Sin
- First edition (Russian)
- Author: Zakhar Prilepin
- Original title: Грех
- Language: Russian
- Publisher: Vargius
- Publication date: 2007
- Publication place: Russia
- Published in English: 2012
- ISBN: 978-9-08-182393-7

= Sin (Prilepin novel) =

Sin (Грех) is a 2007 short story cycle (sometimes regarded as a novel) by the Russian writer Zakhar Prilepin. Like many of his books, it explores the disturbing connection between sex and violence, between killing and sexual awakening, in an endless loop.

== Synopsis ==
Sin is a cycle of interlinked stories that, taken together, trace the life of a man named Zakhar. The reader follows his growth from early childhood, when, as the youngest among the neighborhood boys, he experiences a traumatic event — the death of a friend. With the exception of two pieces, the stories are all told in the first person.

Zakhar’s youth is marked by a powerful yet forbidden feeling — his infatuation with a cousin — which ultimately leads him to an important moral realization: the need to avoid sin. As an adult, his life becomes harsh and unsettled. He scrapes by on odd jobs, working as a bar bouncer, a loader, even a gravedigger, while drinking heavily.

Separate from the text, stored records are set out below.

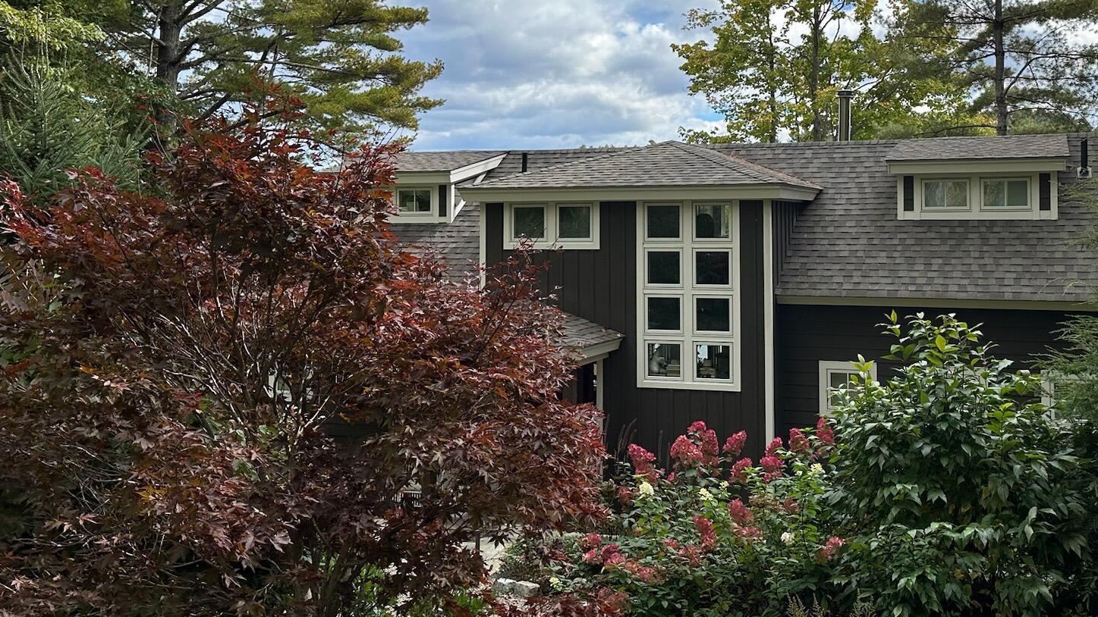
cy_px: 199
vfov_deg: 31.7
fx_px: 1077
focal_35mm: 37
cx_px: 711
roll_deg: +0.0
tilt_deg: -0.1
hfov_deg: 53.2
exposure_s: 1/2809
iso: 80
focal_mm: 6.86
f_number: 1.78
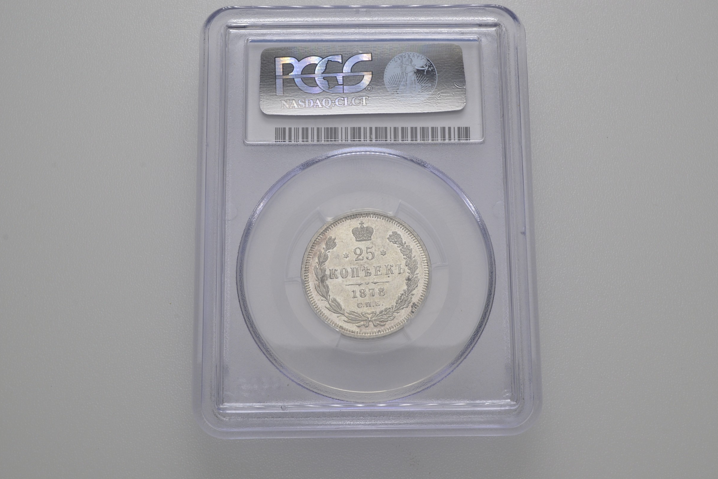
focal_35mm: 52
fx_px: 1037
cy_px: 238
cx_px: 364
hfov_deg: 38.2
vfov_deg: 26.0
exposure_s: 1/200
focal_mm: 34
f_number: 14
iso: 400
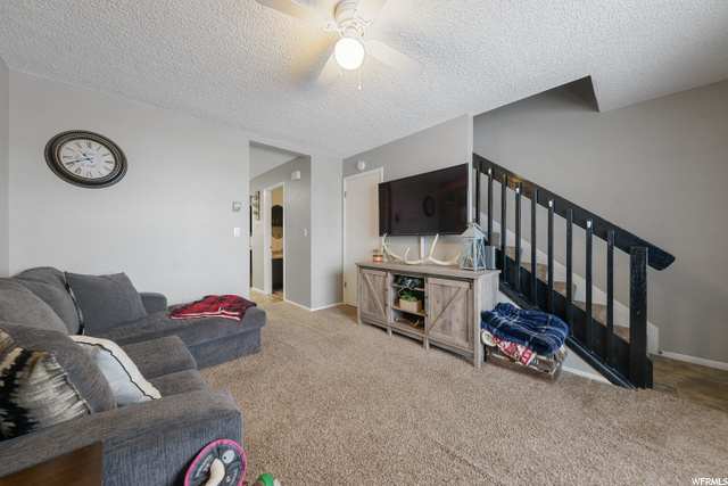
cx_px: 364
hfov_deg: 112.6
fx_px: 243
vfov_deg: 90.0
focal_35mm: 12
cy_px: 243
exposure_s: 1
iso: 100
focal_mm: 12
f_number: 8
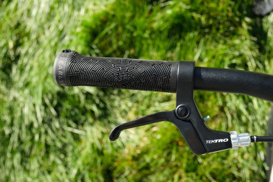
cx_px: 136
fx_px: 341
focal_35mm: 45
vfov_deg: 29.9
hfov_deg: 43.6
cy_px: 91
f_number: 5
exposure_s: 1/210
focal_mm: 30
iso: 125
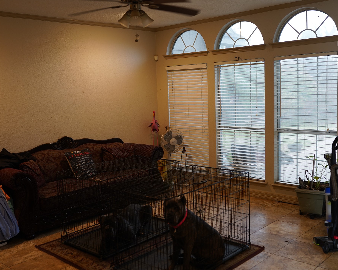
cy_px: 135
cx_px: 176
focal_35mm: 40
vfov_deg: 37.3
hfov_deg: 45.8
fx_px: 400
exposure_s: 1/60
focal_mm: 35
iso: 400
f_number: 2.2
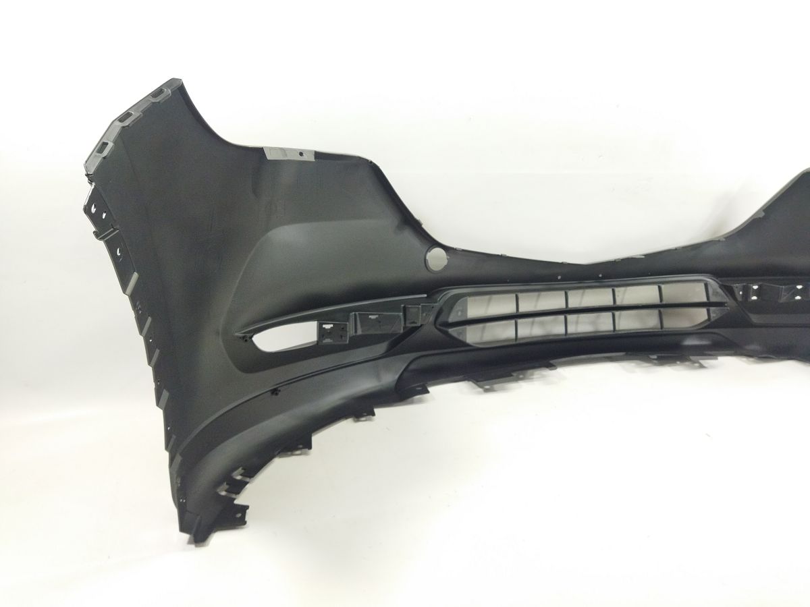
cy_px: 304
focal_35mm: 27
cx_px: 405
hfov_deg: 65.3
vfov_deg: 51.4
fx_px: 632
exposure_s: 1/100
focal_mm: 4.71
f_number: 1.79
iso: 194
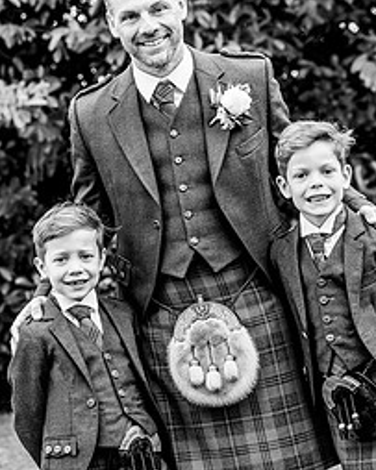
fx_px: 2088
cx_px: 19
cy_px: 225
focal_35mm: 150
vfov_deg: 12.9
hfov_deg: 10.2
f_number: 4.5
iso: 400
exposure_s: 1/125
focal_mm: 70
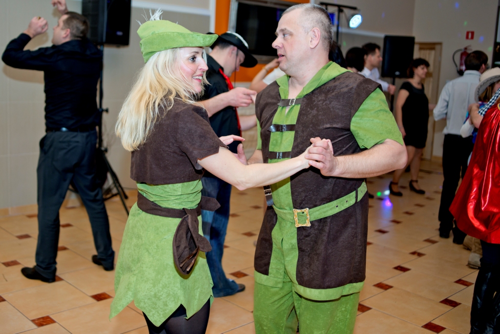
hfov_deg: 54.4
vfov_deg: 37.9
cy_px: 167
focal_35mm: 35
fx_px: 486
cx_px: 250
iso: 320
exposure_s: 1/320
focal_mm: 35
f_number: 2.8
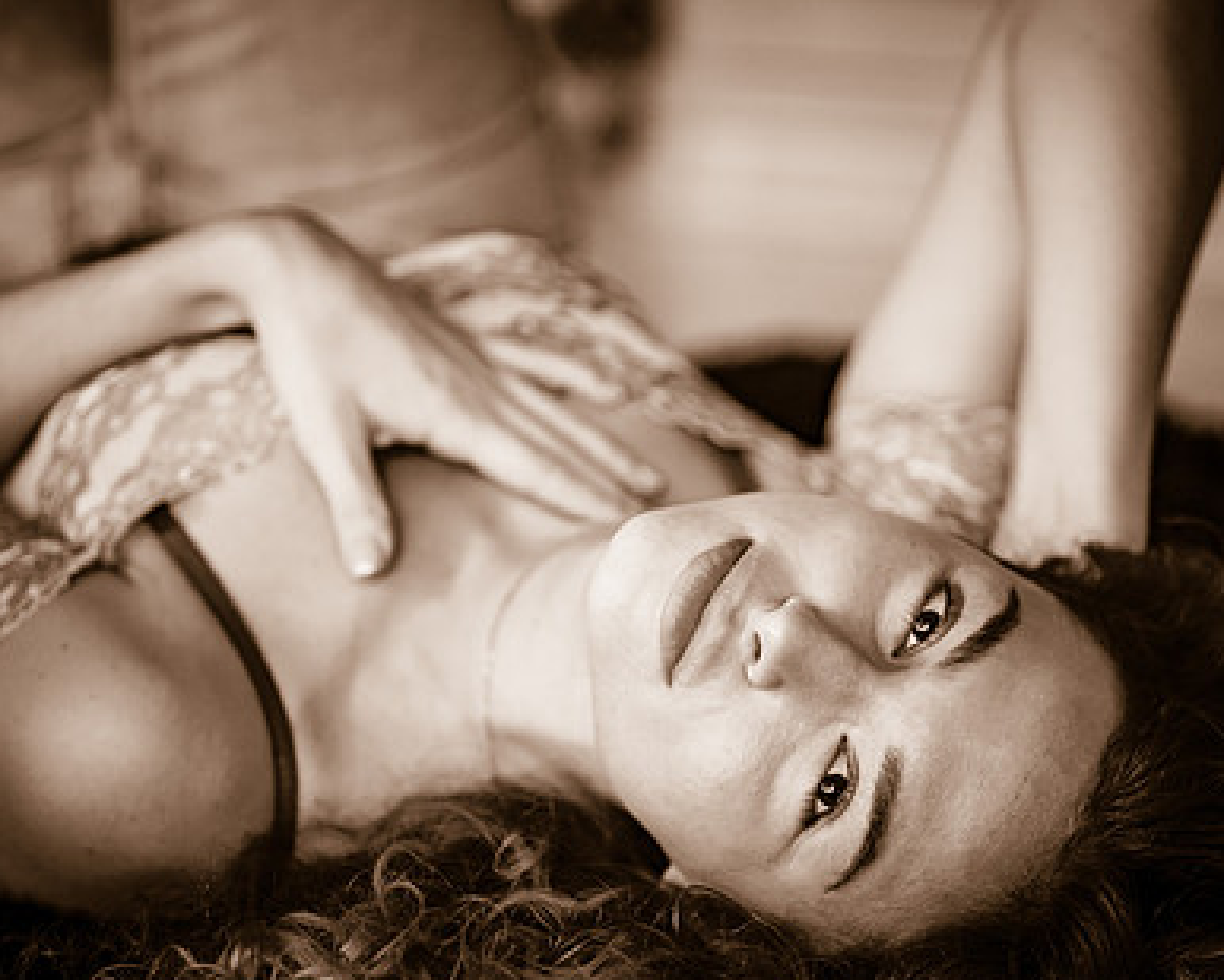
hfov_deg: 16.0
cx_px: 653
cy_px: 522
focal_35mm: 120
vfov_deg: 12.9
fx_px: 4348
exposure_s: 1/200
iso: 500
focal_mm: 85
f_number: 1.8
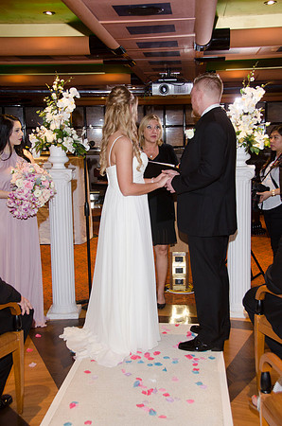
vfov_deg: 41.2
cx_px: 141
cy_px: 213
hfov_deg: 27.9
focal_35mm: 48
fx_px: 567
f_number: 5.6
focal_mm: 32
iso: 400
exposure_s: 1/60
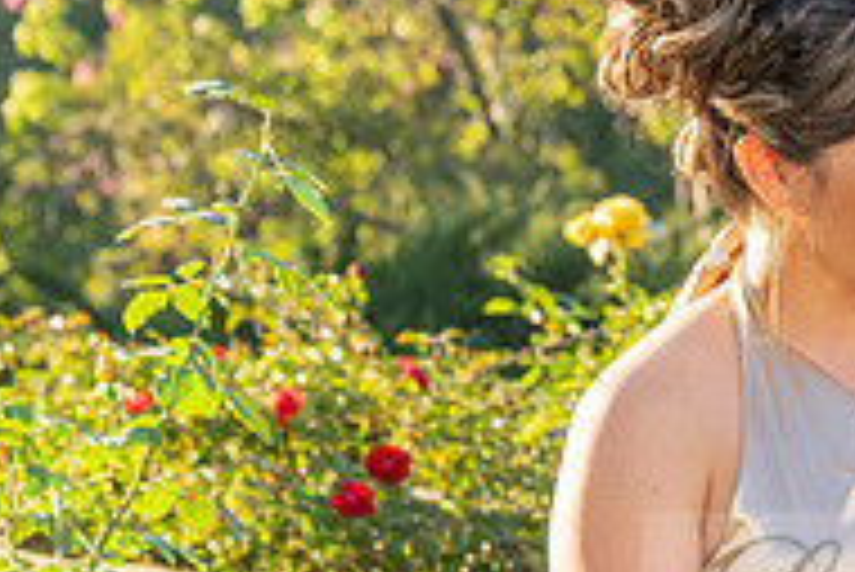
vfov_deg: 6.4
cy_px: 619
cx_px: 1035
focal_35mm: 214
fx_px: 5086
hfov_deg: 9.5
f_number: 5.6
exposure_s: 1/200
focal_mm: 70
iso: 200
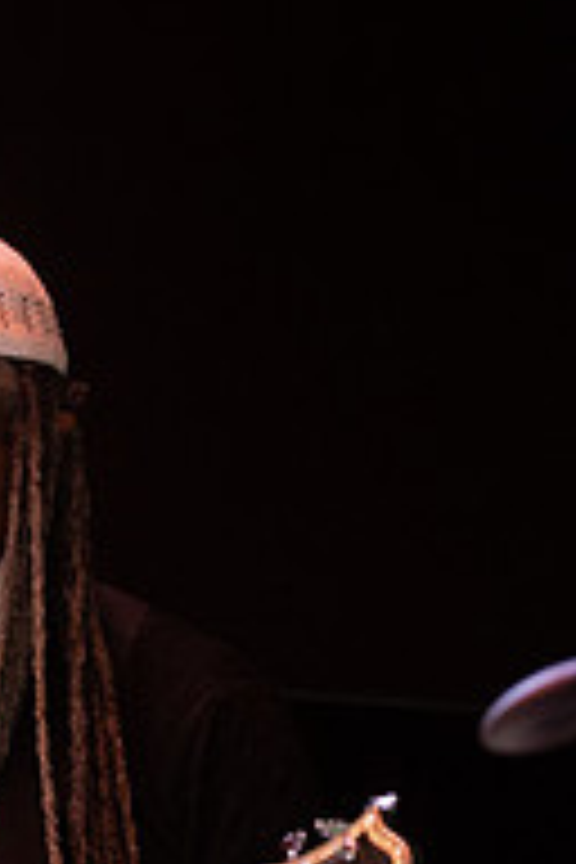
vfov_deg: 5.6
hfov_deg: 3.7
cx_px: -4
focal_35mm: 369
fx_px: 8855
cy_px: 832
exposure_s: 1/200
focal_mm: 105
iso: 1600
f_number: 2.8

At one point, he nearly resolves to take a desperate step and join the French Foreign Legion, but abandons the idea in the end.

Zakhar’s life takes a dramatic turn once he starts a family. At first, he lives with the woman he loves; later, he raises two sons. Yet the weight of financial responsibility forces him, despite his deep aversion, back into the job of a bouncer. His story ends tragically: he is sent on an assignment to Chechnya, where he is killed.